5. Gratitude Can Improve Your RelationshipsSatisfying relationships, including romantic relationships, close friendships, and social connections with members of your community, can make you healthier and happier. They can also increase your longevity.
Researchers have found that gratitude is important in strengthening and maintaining relationships.
Expressing gratitude can also open the door to new relationships because it promotes social bonding. For example, if you meet someone new at a party, something as simple as sending them a quick text or writing them a note that expresses appreciation can facilitate affiliation and cultivate a new relationship.
On the flip side, you might be asking, “But how does gratitude come into play if a relationship has ended?” It hurts. No matter the reason—incompatibility in fundamental areas, broken trust, poor timing, death—there are few things more gut-wrenching than having to say goodbye to someone with whom you shared a deep connection and loved. Coming to terms with the end of a relationship is among the most difficult life changes that trigger distress. However, daily gratitude can provide a perspective shift that can make the road to healing sting a little less.
There’s an old saying: “Don’t cry because it’s over. Smile because it happened.” In the face of a lost relationship, consider the gifts the other person gave you. Rather than focusing on what went wrong, think about how this person positively influenced your life and how you did the same for them. Cultivate feelings of optimism and be thankful for the good times you shared. Reflect on how wonderful it is that you knew this person at all and that you loved them so much and try not to focus on your negative emotions. If you do this, you might just find yourself feeling appreciation and smiling—even if just a little—through your pain.
How to Practice GratitudeThere is no one-size-fits-all approach when it comes to practicing gratitude; however, research psychologist Robert Emmons and Michael McCullough have found that gratitude results from a two-step cognitive process:
- Recognizing that you have obtained a positive outcome
- Recognizing that there’s an external source linked to this positive outcome
Some people like to take a few minutes each day to think of and express thankfulness for a handful of things they feel grateful for. Others prefer to keep a daily gratitude journal, where they regularly write about what or whom they’re thankful for and why. Some incorporate their expressions of gratitude into spiritual or religious practices, such as saying a blessing before a meal. Others practice gratitude by expressing appreciation for someone on the phone or in person, sending a thank-you text, writing a letter of gratitude, or by doing random acts of kindness for the people in their life.
No matter how you choose to practice or express gratitude, take time to notice how you feel before, during, and afterward. Notice the positive mental strength and attitude it brings to your daily life. Your reflection and awareness of how you feel is key to experiencing the positive health impacts that come with being thankful.

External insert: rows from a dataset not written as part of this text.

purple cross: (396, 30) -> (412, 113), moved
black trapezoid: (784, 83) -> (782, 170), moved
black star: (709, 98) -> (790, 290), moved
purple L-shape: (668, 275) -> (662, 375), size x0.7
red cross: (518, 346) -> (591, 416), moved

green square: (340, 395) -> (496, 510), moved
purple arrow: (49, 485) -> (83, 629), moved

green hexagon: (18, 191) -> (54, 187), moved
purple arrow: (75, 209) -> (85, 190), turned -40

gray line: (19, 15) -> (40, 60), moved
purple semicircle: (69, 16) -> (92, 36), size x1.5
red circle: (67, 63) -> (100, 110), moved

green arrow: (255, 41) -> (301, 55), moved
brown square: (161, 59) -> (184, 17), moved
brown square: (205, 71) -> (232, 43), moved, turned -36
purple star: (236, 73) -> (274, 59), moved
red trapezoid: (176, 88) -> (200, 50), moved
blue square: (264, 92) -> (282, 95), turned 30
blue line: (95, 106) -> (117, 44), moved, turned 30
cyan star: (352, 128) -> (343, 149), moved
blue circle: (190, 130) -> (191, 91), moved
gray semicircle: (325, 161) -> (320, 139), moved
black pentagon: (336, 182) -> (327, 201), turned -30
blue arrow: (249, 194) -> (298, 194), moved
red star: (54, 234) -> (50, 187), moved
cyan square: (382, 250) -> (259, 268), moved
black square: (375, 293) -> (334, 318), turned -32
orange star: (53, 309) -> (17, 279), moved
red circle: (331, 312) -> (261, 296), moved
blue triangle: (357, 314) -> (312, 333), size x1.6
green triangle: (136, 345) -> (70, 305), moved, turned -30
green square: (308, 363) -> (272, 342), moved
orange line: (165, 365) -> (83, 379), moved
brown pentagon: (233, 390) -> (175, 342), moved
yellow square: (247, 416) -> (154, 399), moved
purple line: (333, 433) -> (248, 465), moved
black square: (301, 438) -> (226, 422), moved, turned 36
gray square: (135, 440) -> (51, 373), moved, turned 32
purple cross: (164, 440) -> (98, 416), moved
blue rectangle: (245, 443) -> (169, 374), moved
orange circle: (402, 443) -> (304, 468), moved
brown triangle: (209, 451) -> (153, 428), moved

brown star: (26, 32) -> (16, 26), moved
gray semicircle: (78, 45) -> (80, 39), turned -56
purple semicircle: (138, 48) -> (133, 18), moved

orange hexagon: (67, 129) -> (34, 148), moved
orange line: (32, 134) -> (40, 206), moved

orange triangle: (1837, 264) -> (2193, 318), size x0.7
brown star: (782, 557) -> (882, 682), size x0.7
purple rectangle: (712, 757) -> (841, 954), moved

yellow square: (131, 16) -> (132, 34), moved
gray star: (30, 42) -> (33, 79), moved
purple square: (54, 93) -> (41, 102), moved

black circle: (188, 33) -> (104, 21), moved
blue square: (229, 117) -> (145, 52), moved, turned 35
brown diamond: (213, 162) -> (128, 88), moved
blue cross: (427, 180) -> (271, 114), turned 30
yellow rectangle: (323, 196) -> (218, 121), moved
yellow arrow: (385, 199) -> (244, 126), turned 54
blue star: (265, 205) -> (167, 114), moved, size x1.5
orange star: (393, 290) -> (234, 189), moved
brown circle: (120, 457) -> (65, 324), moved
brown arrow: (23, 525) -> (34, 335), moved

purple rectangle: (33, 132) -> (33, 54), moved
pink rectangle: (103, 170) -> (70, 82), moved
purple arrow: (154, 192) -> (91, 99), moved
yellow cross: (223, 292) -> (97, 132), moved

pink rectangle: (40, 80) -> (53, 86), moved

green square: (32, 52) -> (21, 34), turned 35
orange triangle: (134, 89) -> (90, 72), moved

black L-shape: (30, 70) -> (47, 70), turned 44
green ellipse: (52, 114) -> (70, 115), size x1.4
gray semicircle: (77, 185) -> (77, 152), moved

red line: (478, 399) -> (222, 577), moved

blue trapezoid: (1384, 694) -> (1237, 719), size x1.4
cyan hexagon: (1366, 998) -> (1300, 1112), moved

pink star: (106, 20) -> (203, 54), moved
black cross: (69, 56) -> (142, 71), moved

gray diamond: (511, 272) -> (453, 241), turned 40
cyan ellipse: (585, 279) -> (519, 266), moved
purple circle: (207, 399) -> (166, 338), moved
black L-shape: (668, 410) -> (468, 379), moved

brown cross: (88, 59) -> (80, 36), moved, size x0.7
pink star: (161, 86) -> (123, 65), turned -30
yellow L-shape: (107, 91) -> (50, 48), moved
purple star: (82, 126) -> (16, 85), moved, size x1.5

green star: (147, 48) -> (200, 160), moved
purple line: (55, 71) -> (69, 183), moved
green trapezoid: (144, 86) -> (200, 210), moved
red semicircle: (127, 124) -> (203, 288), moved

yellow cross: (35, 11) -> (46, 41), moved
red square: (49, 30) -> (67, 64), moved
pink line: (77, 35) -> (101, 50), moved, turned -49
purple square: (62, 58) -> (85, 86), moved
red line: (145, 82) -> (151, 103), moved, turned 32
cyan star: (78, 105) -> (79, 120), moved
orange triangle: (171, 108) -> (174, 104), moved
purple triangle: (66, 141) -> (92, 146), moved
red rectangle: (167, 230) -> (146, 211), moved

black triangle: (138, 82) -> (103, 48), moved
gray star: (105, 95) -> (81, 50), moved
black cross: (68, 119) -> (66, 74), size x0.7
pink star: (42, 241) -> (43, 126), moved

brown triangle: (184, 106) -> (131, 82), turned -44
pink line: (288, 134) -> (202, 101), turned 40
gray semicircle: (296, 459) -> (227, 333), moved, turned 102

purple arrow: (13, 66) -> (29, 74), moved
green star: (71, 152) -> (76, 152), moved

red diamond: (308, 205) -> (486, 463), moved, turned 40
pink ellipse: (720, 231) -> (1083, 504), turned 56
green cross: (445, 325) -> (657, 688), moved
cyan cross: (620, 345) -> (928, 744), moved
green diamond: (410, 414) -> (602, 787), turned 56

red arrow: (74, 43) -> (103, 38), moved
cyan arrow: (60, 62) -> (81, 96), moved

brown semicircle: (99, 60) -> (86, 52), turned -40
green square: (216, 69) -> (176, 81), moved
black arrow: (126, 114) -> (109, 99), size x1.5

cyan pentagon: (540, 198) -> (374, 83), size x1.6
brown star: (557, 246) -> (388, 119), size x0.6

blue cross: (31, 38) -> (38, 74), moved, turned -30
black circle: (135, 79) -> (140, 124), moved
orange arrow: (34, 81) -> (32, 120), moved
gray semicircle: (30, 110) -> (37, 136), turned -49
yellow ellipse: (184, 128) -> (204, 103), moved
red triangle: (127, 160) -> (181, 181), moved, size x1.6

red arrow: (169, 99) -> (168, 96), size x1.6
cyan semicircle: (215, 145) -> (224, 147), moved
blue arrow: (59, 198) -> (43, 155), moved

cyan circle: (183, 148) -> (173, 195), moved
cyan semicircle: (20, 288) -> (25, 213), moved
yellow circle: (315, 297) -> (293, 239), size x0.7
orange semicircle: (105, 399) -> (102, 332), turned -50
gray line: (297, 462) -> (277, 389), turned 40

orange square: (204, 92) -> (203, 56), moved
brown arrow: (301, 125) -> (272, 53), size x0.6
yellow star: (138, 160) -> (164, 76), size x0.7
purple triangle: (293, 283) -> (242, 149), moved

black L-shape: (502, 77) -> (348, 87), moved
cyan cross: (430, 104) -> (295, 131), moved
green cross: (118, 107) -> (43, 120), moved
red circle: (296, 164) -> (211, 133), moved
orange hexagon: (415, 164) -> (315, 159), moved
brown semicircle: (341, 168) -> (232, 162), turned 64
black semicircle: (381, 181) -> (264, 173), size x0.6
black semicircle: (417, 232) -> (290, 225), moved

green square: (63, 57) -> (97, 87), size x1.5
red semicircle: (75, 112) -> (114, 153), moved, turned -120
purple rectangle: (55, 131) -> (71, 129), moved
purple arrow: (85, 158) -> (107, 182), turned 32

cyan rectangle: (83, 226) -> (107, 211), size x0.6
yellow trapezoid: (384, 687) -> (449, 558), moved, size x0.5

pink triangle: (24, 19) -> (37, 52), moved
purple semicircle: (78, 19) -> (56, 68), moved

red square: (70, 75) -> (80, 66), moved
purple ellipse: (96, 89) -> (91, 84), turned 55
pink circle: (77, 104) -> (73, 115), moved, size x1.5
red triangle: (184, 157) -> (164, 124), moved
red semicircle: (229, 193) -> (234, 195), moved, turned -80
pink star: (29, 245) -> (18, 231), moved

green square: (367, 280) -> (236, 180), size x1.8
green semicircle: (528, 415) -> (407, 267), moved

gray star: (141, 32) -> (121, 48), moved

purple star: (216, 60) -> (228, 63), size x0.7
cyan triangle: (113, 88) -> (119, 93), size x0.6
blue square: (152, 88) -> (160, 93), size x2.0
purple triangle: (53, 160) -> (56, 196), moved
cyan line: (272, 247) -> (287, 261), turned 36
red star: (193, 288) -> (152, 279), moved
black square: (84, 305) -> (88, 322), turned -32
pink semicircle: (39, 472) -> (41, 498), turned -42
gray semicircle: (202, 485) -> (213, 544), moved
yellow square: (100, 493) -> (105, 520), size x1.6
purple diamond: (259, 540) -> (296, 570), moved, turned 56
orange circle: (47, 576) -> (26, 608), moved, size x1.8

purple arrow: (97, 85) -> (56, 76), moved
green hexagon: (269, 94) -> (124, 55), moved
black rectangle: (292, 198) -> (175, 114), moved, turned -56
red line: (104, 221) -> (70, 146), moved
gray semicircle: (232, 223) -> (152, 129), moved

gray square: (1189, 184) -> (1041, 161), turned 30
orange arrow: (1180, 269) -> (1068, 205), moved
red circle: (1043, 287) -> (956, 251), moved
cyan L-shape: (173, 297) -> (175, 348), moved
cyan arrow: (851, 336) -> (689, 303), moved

*Editor’s Note: The information in this article is intended for your educational use only; it does not necessarily reflect the opinions of the Chopra Center's Mind-Body Medical Group; and is not a substitute for professional medical advice, diagnosis, or treatment. Always seek the advice of your physician or other qualified health providers with any questions you may have regarding a medical condition and before undertaking any diet, supplement, fitness, or other health programs.